|This article does not cite any sources. (December 2009) (Learn how and when to remove this template message)|
Chelyuskin graduated from the Navigation School in Moscow. He first became a deputy navigator while serving in the Baltic Fleet (1726) and later promoted to navigator (1733). Chelyuskin was chosen for the Second (Great Northern) Kamchatka Expedition, in which he took part until 1743. He participated in expeditions, led by Vasily Pronchischev and Khariton Laptev. In spring of 1741, Chelyuskin made a voyage from the Khatanga River to the Pyasina River by land. He described the western coastline from the Taimyr Peninsula to the Middendorff Bay and then from the mouth of Pyasina to the mouth of the Yenisei River. In winter of 1741–1742, he traveled from Turukhansk to the mouth of the Khatanga River, describing the northern coastline of the Taimyr Peninsula from the Cape Faddey on the East to the mouth of the Taimyra River on the West. Chelyuskin found the northern extremity of Asia, which Aleksandr Fyodorovich Middendorf would later name after him in 1843 (Cape Chelyuskin).

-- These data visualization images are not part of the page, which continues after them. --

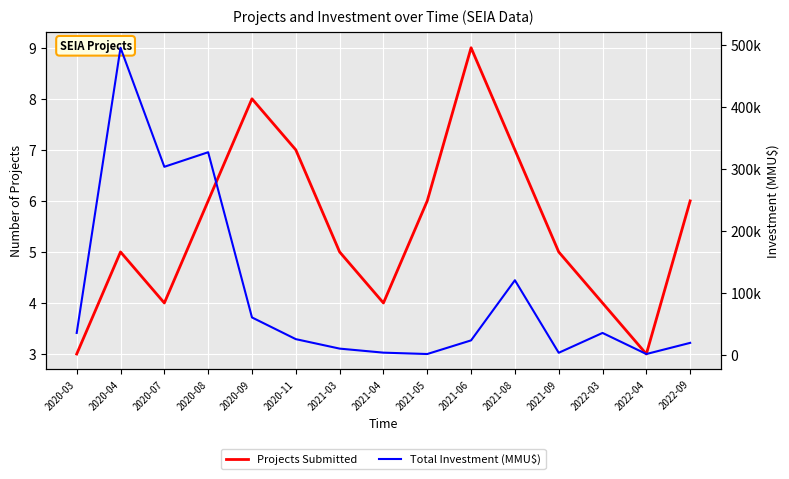

Does the chart display data point markers on the line(s)?

No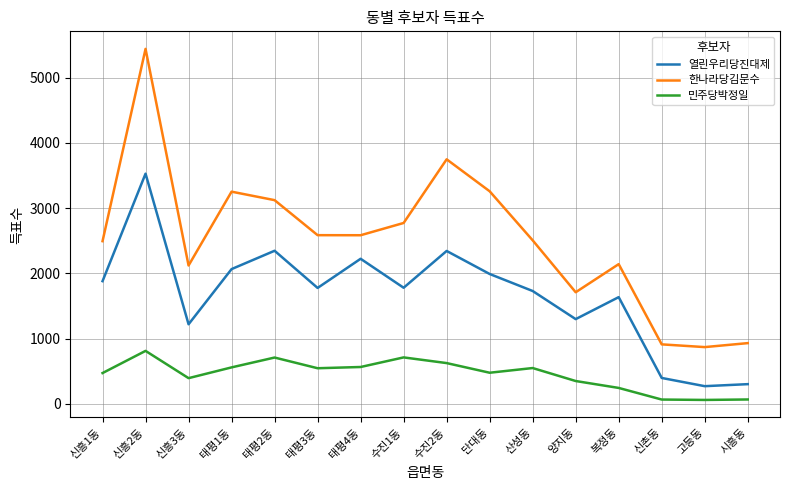

True or false: 열린우리당진대제 and 한나라당김문수 intersect in this chart.

False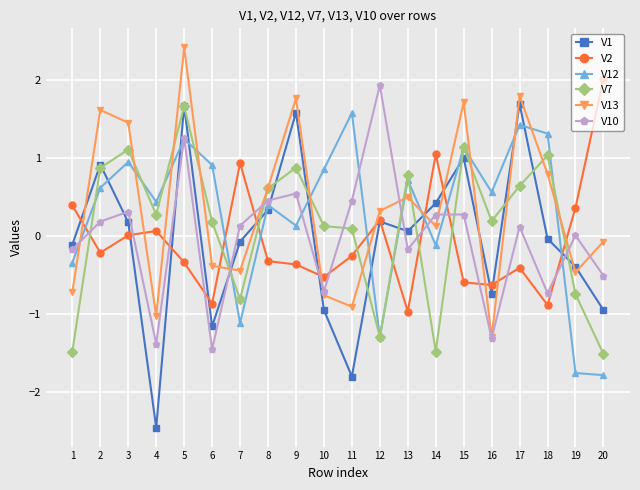

How many interior local valleys does the V10 series have?

6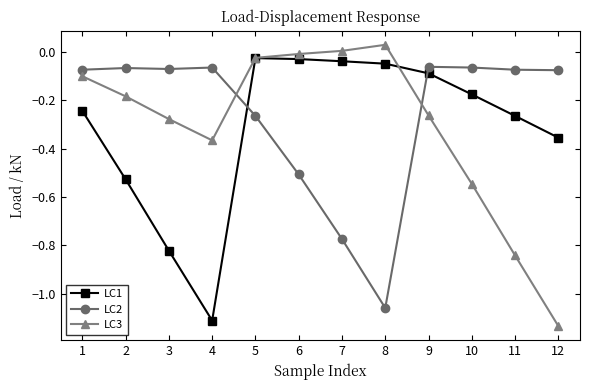

At which label does LC2 reach its minimum?

8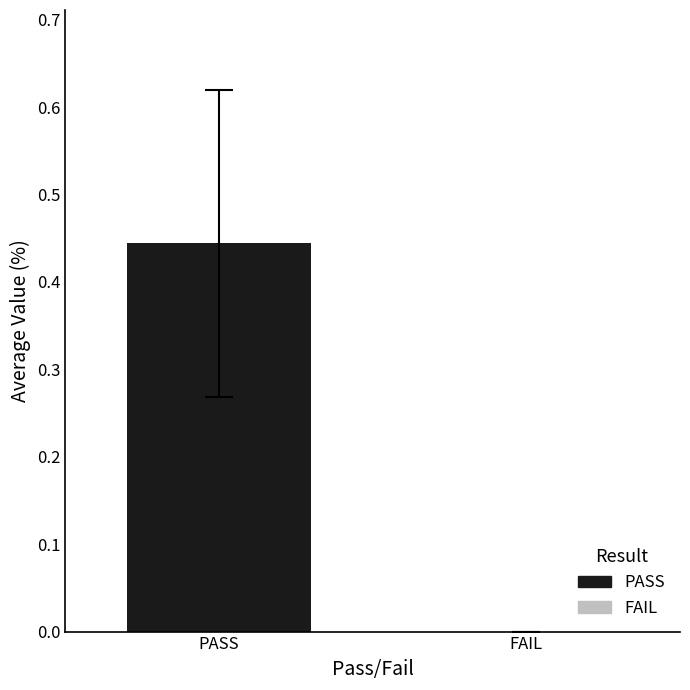

Which series has the largest range (max minus min)?

PASS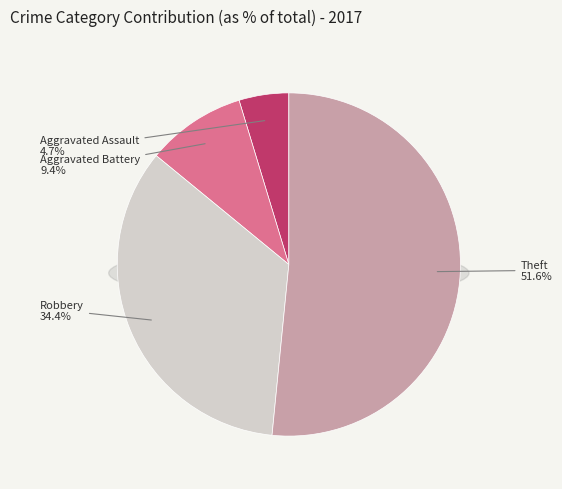

To the nearest percent, what is the difference between the largest and smallest slice percentages?

47%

He was discharged from the Baltic Fleet in the rank of a captain in 1760.
Named in honor
Cape Chelyuskin (the northernmost cape of Eurasia), Chelyuskin Peninsula (northern tip of Taymyr), Chelyuskin Island near Taymyr, famous Soviet Chelyuskin steamship and some streets and settlements have been named after Chelyuskin.
In 1930s the Soviet Union operated a steamship, built in Denmark in 1933, which was named after Semion Chelyuskin (see the Chelyuskin steamship). It sank in the Chukchi Sea near Kolyuchin Island during an ill-fated attempt to cover the Northern Sea Route.